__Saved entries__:
====================

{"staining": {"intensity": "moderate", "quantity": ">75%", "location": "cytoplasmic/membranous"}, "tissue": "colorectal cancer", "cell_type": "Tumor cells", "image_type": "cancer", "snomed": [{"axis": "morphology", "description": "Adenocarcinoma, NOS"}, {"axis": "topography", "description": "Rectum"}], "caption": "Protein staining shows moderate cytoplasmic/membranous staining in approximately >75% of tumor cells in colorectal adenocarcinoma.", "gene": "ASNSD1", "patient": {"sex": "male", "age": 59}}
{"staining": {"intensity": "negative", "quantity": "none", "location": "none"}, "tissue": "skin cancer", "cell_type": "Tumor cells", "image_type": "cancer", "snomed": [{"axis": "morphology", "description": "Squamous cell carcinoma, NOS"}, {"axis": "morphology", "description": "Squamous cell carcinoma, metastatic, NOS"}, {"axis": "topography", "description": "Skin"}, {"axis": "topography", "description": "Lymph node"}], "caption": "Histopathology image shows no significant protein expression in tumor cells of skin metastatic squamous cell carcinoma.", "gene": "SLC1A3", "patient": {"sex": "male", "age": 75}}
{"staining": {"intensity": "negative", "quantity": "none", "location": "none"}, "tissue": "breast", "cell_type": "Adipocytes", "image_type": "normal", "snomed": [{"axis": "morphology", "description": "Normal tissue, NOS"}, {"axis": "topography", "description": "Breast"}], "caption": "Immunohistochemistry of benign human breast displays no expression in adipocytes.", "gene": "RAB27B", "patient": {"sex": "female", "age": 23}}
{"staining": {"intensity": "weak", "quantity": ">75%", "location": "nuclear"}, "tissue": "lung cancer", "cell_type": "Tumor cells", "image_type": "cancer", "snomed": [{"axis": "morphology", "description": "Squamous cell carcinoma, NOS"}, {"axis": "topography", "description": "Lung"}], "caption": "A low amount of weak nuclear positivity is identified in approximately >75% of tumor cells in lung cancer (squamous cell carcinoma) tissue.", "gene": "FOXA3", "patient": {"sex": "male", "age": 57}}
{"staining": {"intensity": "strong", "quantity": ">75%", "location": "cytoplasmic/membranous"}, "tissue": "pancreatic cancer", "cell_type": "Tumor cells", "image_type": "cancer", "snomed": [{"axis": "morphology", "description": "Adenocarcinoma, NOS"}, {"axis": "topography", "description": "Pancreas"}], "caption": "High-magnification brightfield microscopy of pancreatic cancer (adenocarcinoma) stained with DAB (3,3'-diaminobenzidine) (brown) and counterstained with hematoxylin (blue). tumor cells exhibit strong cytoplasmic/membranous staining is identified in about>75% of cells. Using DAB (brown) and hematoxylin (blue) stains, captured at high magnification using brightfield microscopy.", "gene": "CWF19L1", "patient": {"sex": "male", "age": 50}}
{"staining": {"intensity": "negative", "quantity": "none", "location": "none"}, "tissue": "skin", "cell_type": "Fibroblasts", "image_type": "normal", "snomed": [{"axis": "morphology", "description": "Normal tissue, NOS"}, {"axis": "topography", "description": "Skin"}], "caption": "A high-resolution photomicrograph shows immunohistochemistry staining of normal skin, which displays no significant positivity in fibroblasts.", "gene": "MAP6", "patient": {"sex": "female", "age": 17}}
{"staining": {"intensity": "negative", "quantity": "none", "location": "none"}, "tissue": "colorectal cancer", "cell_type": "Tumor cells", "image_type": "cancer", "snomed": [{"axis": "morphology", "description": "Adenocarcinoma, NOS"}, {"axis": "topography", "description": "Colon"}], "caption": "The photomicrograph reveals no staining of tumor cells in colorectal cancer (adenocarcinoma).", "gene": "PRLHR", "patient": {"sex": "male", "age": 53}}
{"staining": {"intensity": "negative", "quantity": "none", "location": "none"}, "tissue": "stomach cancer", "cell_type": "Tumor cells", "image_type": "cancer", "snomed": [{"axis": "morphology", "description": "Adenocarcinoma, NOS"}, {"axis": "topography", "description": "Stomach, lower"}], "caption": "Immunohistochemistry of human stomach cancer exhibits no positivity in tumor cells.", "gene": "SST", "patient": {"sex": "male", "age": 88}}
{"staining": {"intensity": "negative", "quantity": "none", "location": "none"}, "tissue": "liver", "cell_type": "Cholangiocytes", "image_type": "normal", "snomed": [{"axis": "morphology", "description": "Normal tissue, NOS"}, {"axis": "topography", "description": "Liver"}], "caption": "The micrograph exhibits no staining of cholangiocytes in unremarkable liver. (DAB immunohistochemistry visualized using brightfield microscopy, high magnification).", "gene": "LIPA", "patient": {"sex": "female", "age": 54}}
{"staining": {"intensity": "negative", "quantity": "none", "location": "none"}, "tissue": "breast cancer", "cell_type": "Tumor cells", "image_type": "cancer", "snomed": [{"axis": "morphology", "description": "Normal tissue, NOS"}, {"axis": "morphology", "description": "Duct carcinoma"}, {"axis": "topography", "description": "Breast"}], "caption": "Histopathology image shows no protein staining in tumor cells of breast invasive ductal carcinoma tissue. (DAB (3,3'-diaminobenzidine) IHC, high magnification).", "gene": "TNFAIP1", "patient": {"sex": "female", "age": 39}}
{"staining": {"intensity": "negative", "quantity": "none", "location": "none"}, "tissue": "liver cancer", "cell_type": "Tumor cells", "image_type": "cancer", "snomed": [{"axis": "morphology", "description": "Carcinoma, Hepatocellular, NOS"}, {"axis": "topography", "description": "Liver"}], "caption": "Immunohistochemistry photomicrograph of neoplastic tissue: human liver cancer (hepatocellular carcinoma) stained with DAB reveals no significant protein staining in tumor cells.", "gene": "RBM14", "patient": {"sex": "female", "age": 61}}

====================

__Task directions__: Take the lines from the first line of the records through the line holding "low amount of", both included, and please reproduce them exactly with nothing added.

__Task result__:
{"staining": {"intensity": "moderate", "quantity": ">75%", "location": "cytoplasmic/membranous"}, "tissue": "colorectal cancer", "cell_type": "Tumor cells", "image_type": "cancer", "snomed": [{"axis": "morphology", "description": "Adenocarcinoma, NOS"}, {"axis": "topography", "description": "Rectum"}], "caption": "Protein staining shows moderate cytoplasmic/membranous staining in approximately >75% of tumor cells in colorectal adenocarcinoma.", "gene": "ASNSD1", "patient": {"sex": "male", "age": 59}}
{"staining": {"intensity": "negative", "quantity": "none", "location": "none"}, "tissue": "skin cancer", "cell_type": "Tumor cells", "image_type": "cancer", "snomed": [{"axis": "morphology", "description": "Squamous cell carcinoma, NOS"}, {"axis": "morphology", "description": "Squamous cell carcinoma, metastatic, NOS"}, {"axis": "topography", "description": "Skin"}, {"axis": "topography", "description": "Lymph node"}], "caption": "Histopathology image shows no significant protein expression in tumor cells of skin metastatic squamous cell carcinoma.", "gene": "SLC1A3", "patient": {"sex": "male", "age": 75}}
{"staining": {"intensity": "negative", "quantity": "none", "location": "none"}, "tissue": "breast", "cell_type": "Adipocytes", "image_type": "normal", "snomed": [{"axis": "morphology", "description": "Normal tissue, NOS"}, {"axis": "topography", "description": "Breast"}], "caption": "Immunohistochemistry of benign human breast displays no expression in adipocytes.", "gene": "RAB27B", "patient": {"sex": "female", "age": 23}}
{"staining": {"intensity": "weak", "quantity": ">75%", "location": "nuclear"}, "tissue": "lung cancer", "cell_type": "Tumor cells", "image_type": "cancer", "snomed": [{"axis": "morphology", "description": "Squamous cell carcinoma, NOS"}, {"axis": "topography", "description": "Lung"}], "caption": "A low amount of weak nuclear positivity is identified in approximately >75% of tumor cells in lung cancer (squamous cell carcinoma) tissue.", "gene": "FOXA3", "patient": {"sex": "male", "age": 57}}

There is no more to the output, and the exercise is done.